# TASK
Drop every picture, then repeat the records exactly.

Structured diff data
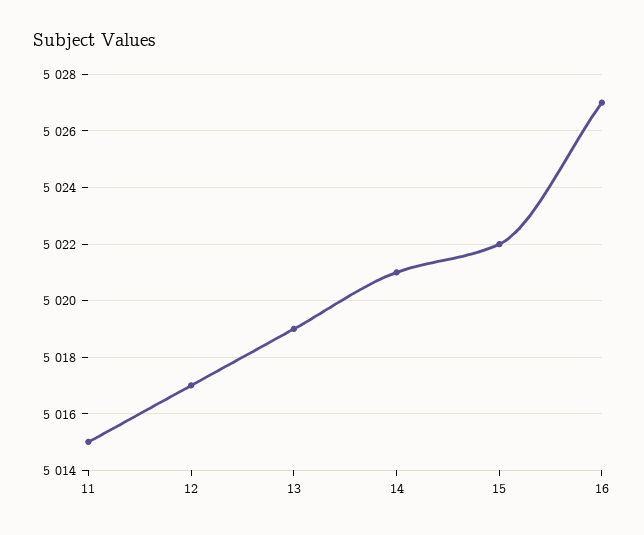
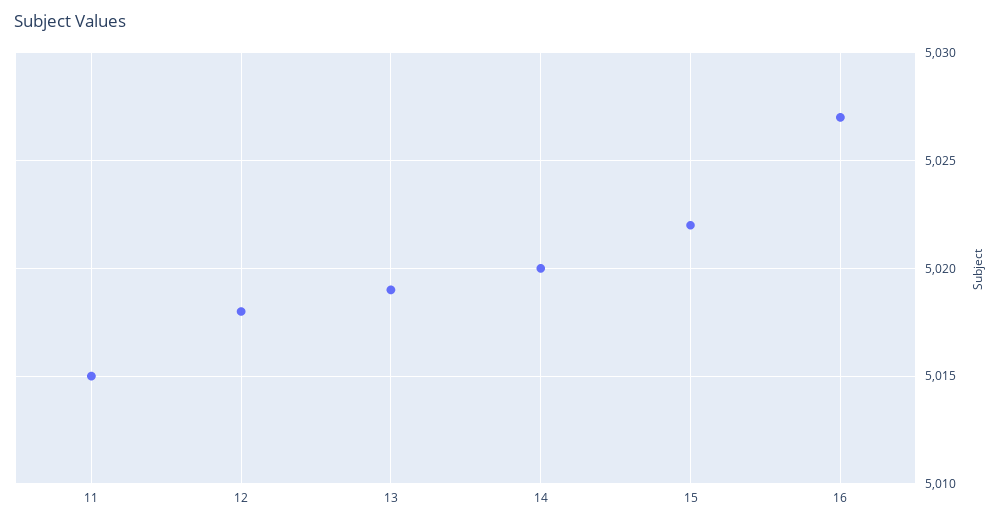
12: 5017 -> 5018
14: 5021 -> 5020

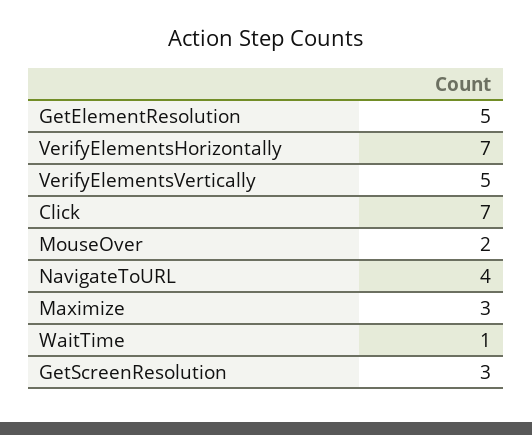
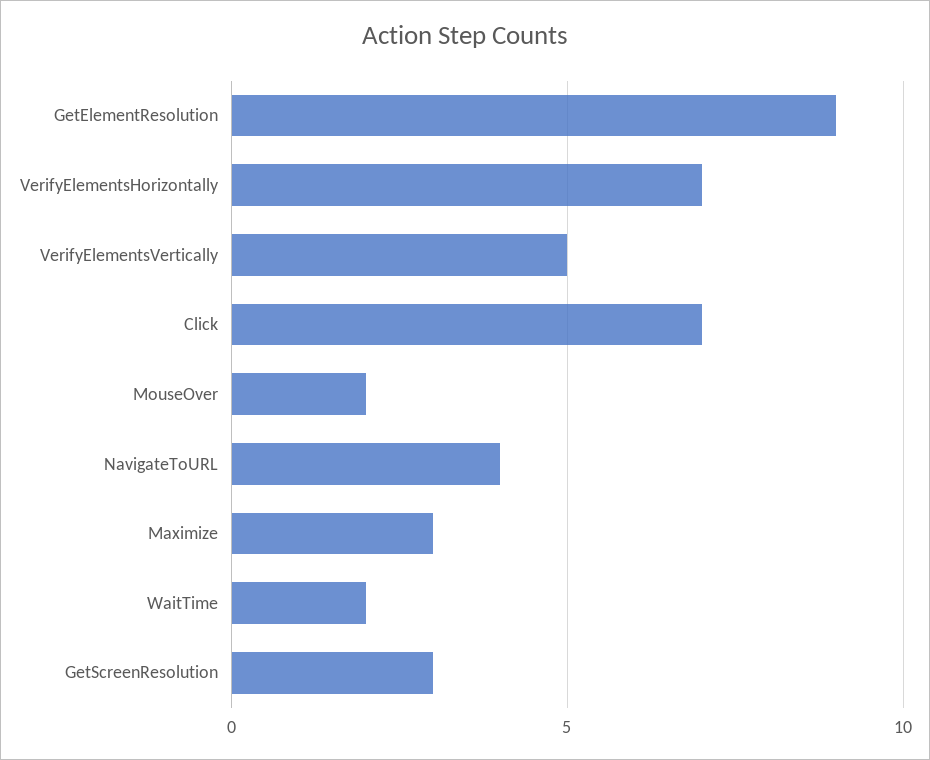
GetElementResolution: 5 -> 9
WaitTime: 1 -> 2

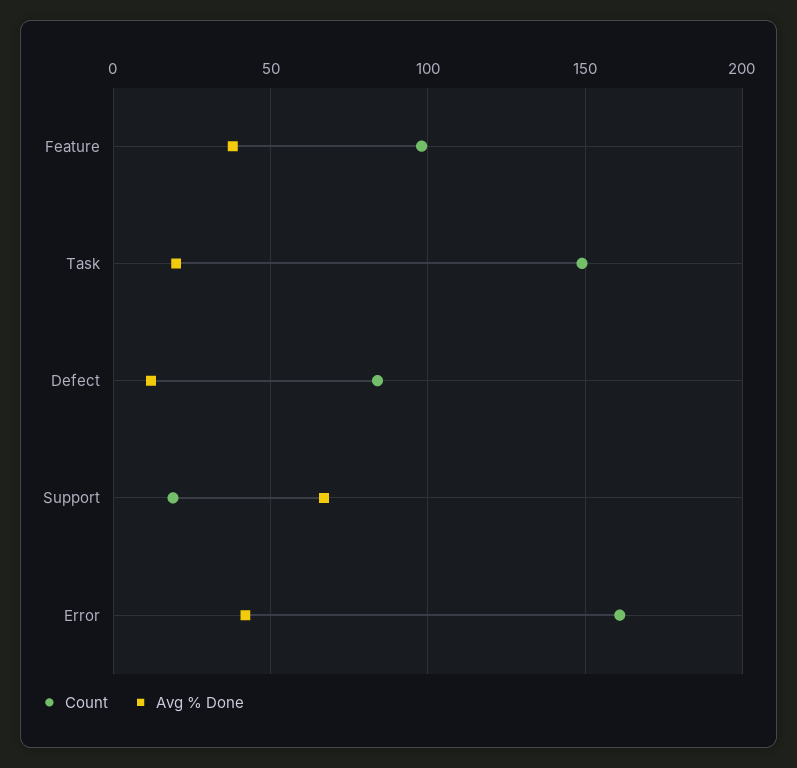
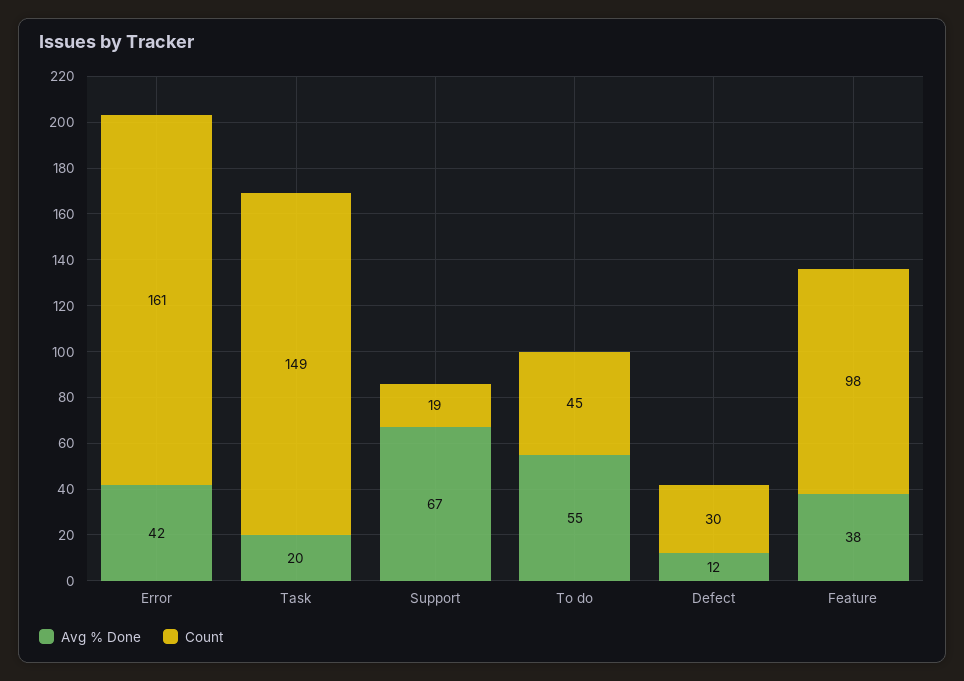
Count, Defect: 85 -> 30
Avg % Done, To do: none -> 55
Count, To do: none -> 45

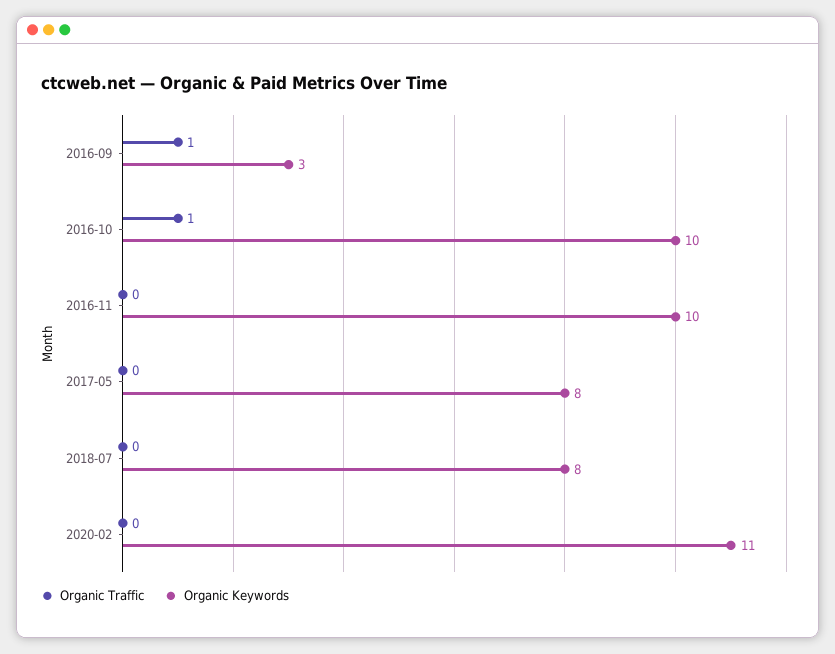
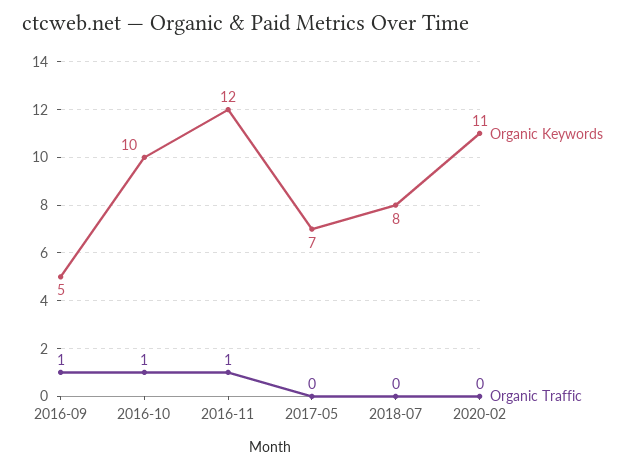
Organic Keywords, 2016-09: 3 -> 5
Organic Traffic, 2016-11: 0 -> 1
Organic Keywords, 2016-11: 10 -> 12
Organic Keywords, 2017-05: 8 -> 7

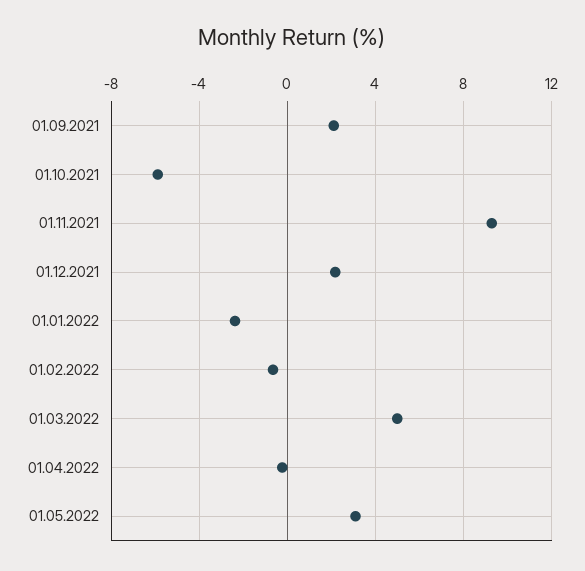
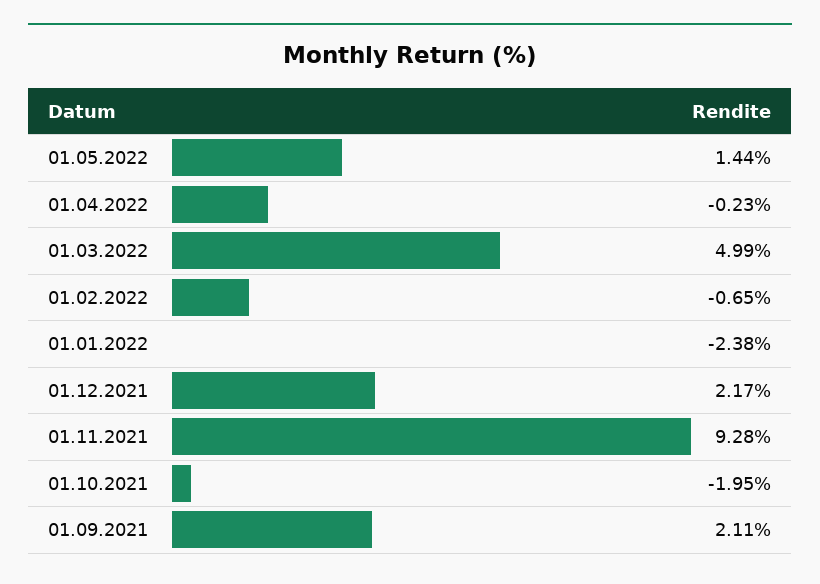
01.10.2021: -6 -> -1.95
01.05.2022: 3 -> 1.44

# WRITTEN REPLY
12: 5017 -> 5018
14: 5021 -> 5020

GetElementResolution: 5 -> 9
WaitTime: 1 -> 2

Count, Defect: 85 -> 30
Avg % Done, To do: none -> 55
Count, To do: none -> 45

Organic Keywords, 2016-09: 3 -> 5
Organic Traffic, 2016-11: 0 -> 1
Organic Keywords, 2016-11: 10 -> 12
Organic Keywords, 2017-05: 8 -> 7

01.10.2021: -6 -> -1.95
01.05.2022: 3 -> 1.44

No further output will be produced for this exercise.